VRAM is Everything — Hardware Planning for Local AI (Chapter 1)

When running AI models locally, one specification dominates all others: VRAM (Video Random Access Memory). This dedicated memory on your GPU stores the model weights, activations, and inference buffers during generation. If VRAM runs out, inference fails or crawls to unusable speeds.

Modern large language models have billions of parameters. Each parameter typically requires 2 bytes in FP16 precision or 4 bytes in FP32 precision.

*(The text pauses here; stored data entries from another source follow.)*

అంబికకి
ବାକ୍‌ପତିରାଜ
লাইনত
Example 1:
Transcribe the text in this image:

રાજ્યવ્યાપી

A 7 billion parameter model needs 14GB just to load the weights in FP16. Add attention mechanisms, KV caches, and batch processing, and your actual requirement exceeds the base calculation.

Consider the RTX 4060 Ti with 16GB versus the RTX 4060 with 8GB. The 8GB model struggles with 7B models in FP16, often requiring quantized weights (4-bit or 8-bit) to fit. The 16GB variant runs the same model comfortably and can even handle 13B models with 4-bit quantization. That single spec—VRAM—determines which models you can run effectively.

CPU-only inference is technically possible but typically provides 1-5 tokens per second versus 20-50+ tokens per second on a modern GPU. For interactive use cases, this difference is prohibitive. VRAM is not the only factor, but it is the gating factor.

The NVLink interconnect on high-end NVIDIA GPUs allows VRAM pooling across multiple cards, but this adds cost and complexity. For most users, selecting a single GPU with adequate VRAM is simpler and more cost-effective than multi-GPU configurations.

Local verification checkpoint

Run the smallest example from this chapter in a local workspace and record the package version, runtime, data path, and observed output. If the result depends on model size, vector count, CPU/GPU backend, or available memory, note that constraint beside the exercise so the lesson remains reproducible.